• [Source document]:
● ● ● ●
However, I am unable to do something like: 

Temperature = alpha + Beta1*RFGG + Beta2*RFSOx + Beta3*RFSolar

where Beta1=Beta2=Beta3 -- something like 

Temperature = alpha + Beta1*(RFGG + RFSolar + RFSOx)

I want to do this so I can compare the difference in explanatory power (R^2/size of residuals) when one independent variable is not held at the sample mean while the rest are. 

Temperature = alpha + Beta1*(RFGG + meanRFSolar + meanRFSOx)

or

Temperature = alpha + Beta1*RFGG + Beta1*meanRFSolar + Beta1*meanRFSOx

However, the lm function seems to estimate its own coefficients so I don't know how I can hold anything constant. Here's some ugly code I tried throwing together that I know reeks of wrongness:

    # fixing a new clean matrix for my data
dat = cbind(dat[,1:2],dat[,4:6]) # contains 162 rows of: Date, Temp, RFGG, RFSolar, RFSOx

# make a bunch of sample mean independent variables to use
meandat = dat[,3:5]
meandat$RFGG = mean(dat$RFGG)
● ● ● ●
• [List of tasks]:
1. In the regression post, how many rows does the cleaned data matrix contain?
2. Render this sentence from the regression post in Spanish: "However, the lm function seems to estimate its own coefficients so I don't know how I can hold anything constant."
3. Resume the regression post, starting right after its last line of code.
The lines after this point are separate material, unrelated to the regression post.

• [Study material]:
● ● ● ●
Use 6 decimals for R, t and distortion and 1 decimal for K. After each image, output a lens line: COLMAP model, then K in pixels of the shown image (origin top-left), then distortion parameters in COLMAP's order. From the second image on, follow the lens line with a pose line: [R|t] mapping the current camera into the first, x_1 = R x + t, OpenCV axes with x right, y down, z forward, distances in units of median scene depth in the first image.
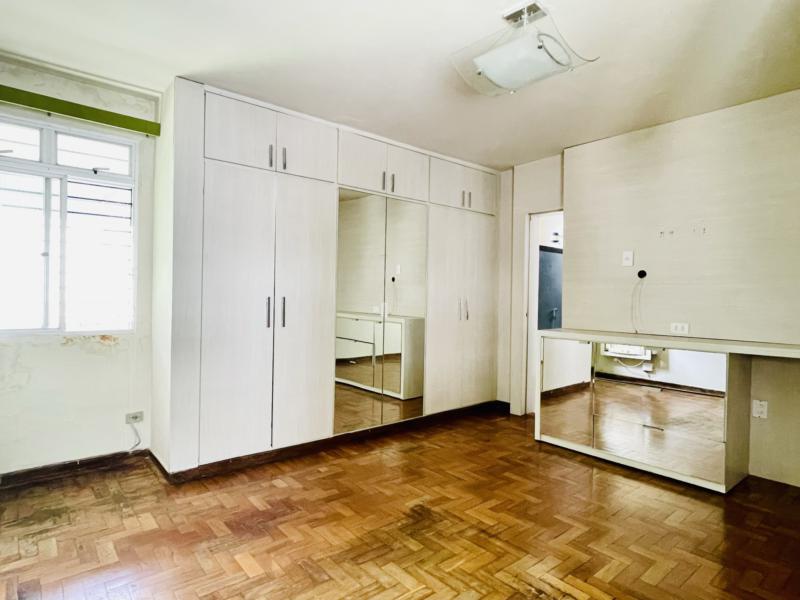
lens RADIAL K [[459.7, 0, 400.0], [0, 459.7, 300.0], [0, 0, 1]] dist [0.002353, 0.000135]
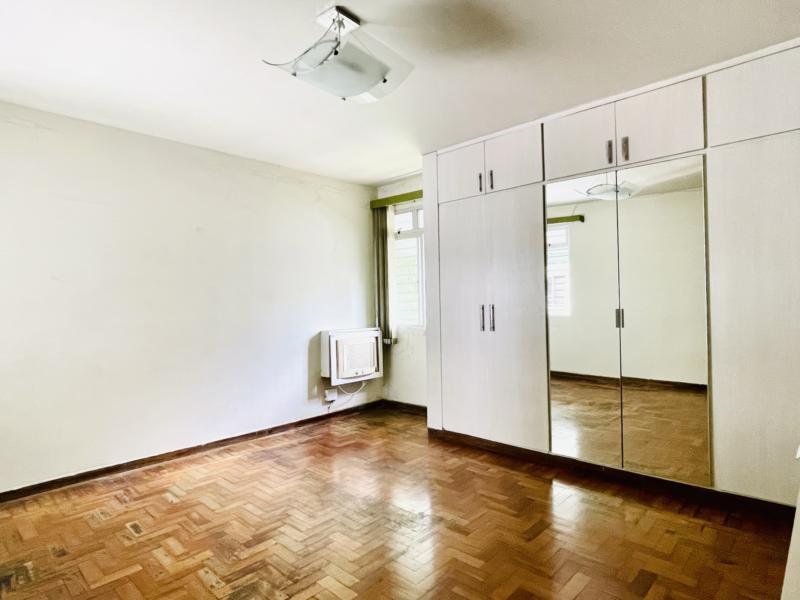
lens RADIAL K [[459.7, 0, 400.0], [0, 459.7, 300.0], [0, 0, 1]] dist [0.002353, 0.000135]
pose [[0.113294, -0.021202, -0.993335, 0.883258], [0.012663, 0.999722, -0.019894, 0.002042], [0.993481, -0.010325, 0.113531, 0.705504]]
● ● ● ●
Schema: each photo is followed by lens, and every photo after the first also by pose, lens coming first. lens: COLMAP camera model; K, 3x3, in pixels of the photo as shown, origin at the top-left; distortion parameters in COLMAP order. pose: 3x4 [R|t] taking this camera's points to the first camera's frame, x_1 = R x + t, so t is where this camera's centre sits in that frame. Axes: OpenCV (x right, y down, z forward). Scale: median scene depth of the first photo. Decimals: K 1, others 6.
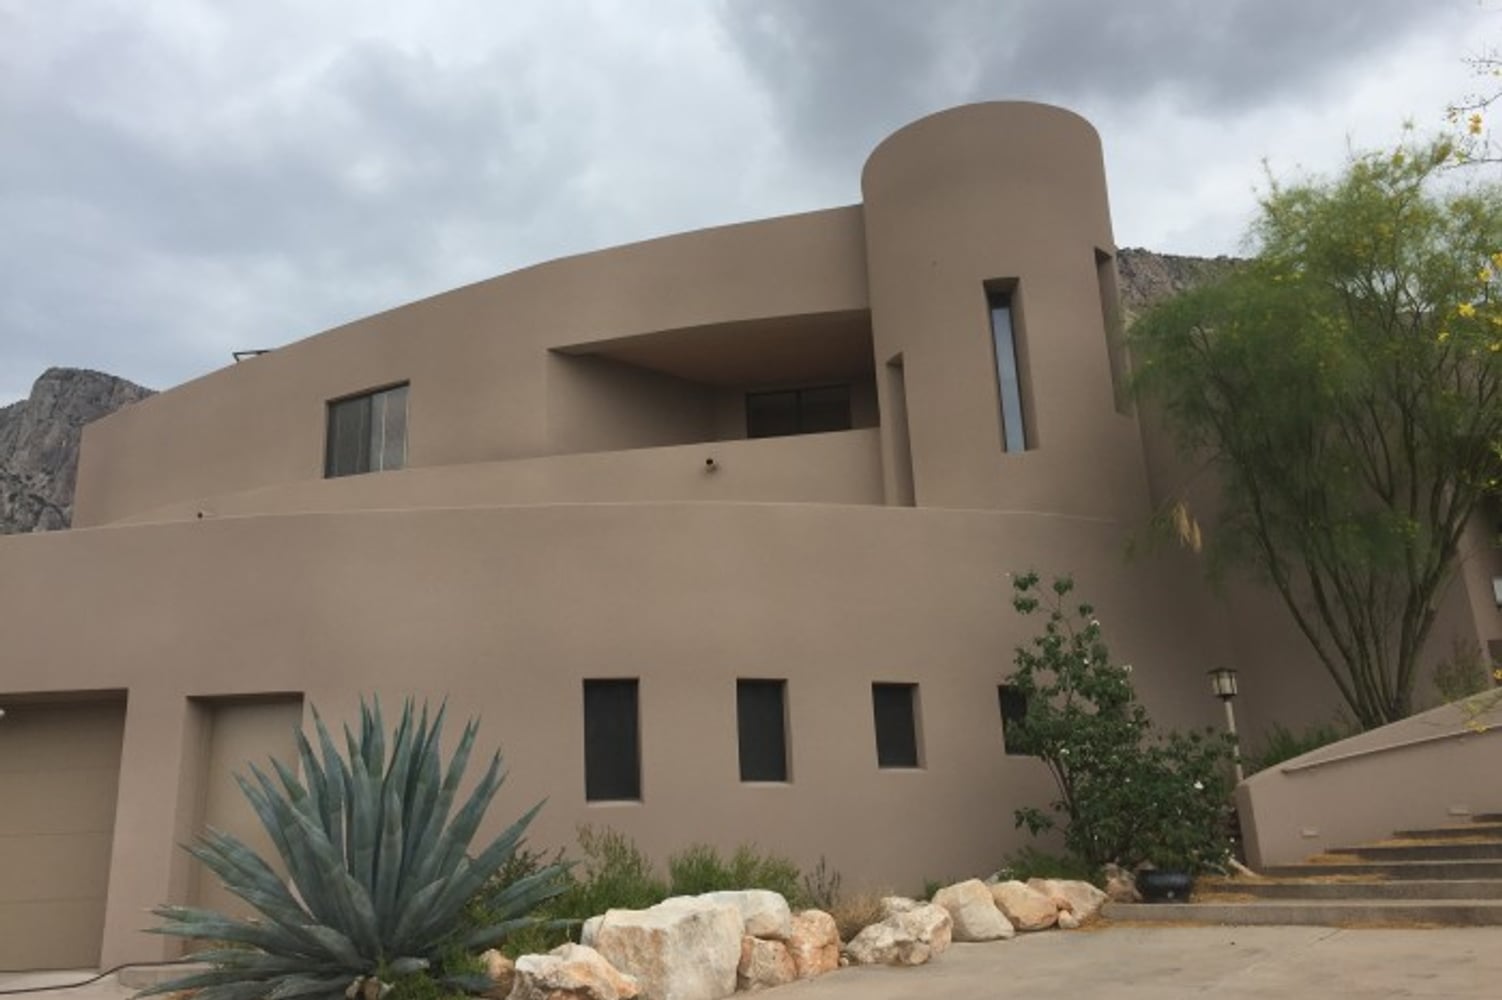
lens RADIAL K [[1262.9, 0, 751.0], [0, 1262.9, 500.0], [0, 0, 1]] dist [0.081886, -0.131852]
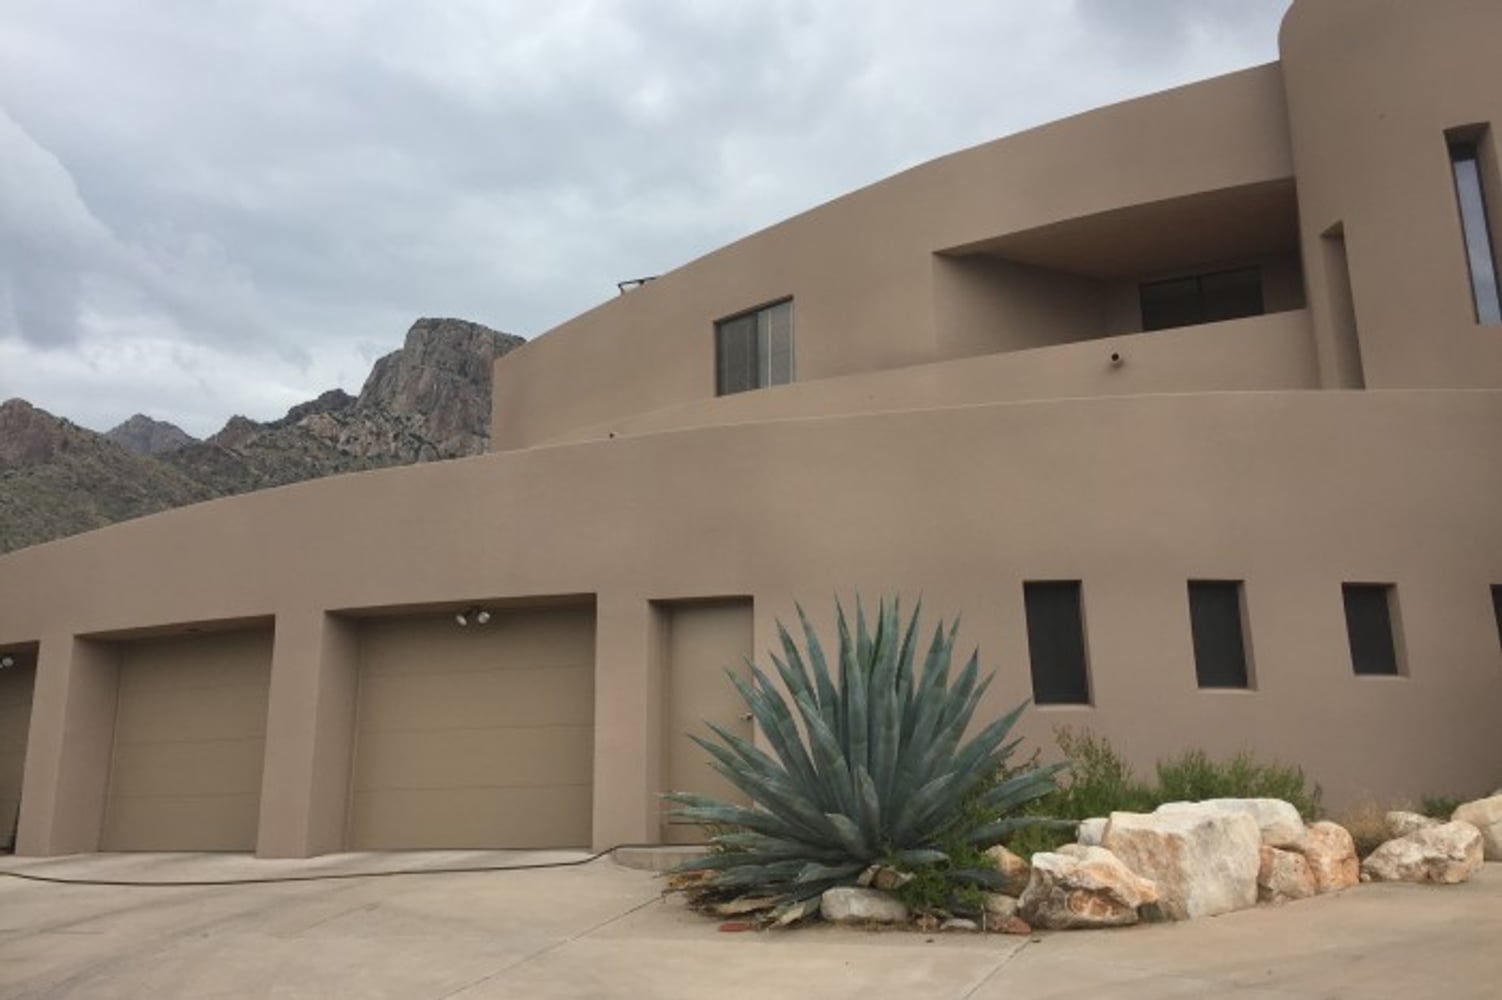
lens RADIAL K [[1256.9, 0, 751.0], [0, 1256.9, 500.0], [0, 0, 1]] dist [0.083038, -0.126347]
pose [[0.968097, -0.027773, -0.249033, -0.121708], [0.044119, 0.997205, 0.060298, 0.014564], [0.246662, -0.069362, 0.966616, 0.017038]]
● ● ● ●
• [Responses]:
1. 162 rows.

2. Sin embargo, la función lm parece estimar sus propios coeficientes, así que no sé cómo puedo mantener algo constante.

3.
meandat$RFSolar = mean(dat$RFSolar)
meandat$RFSOx = mean(dat$RFSOx)

RFTotal = dat$RFGG + dat$RFSOx + dat$RFSolar

B = coef(lm(dat$Temp ~ 1 + RFTot)) # trying to save the coefficients to use them...
B1 = c(rep(B[1],length = length(dat[,1])))
B2 = c(rep(B[2],length = length(dat[,1])))

summary(lm(dat$Temp ~ B1 + B2*dat$RFGG:meandat$RFSOx:meandat$RFSolar)) # failure
summary(lm(dat$Temp ~ B1 + B2*RFTot))

Thanks for taking a look to whoever sees this and please ask me any questions.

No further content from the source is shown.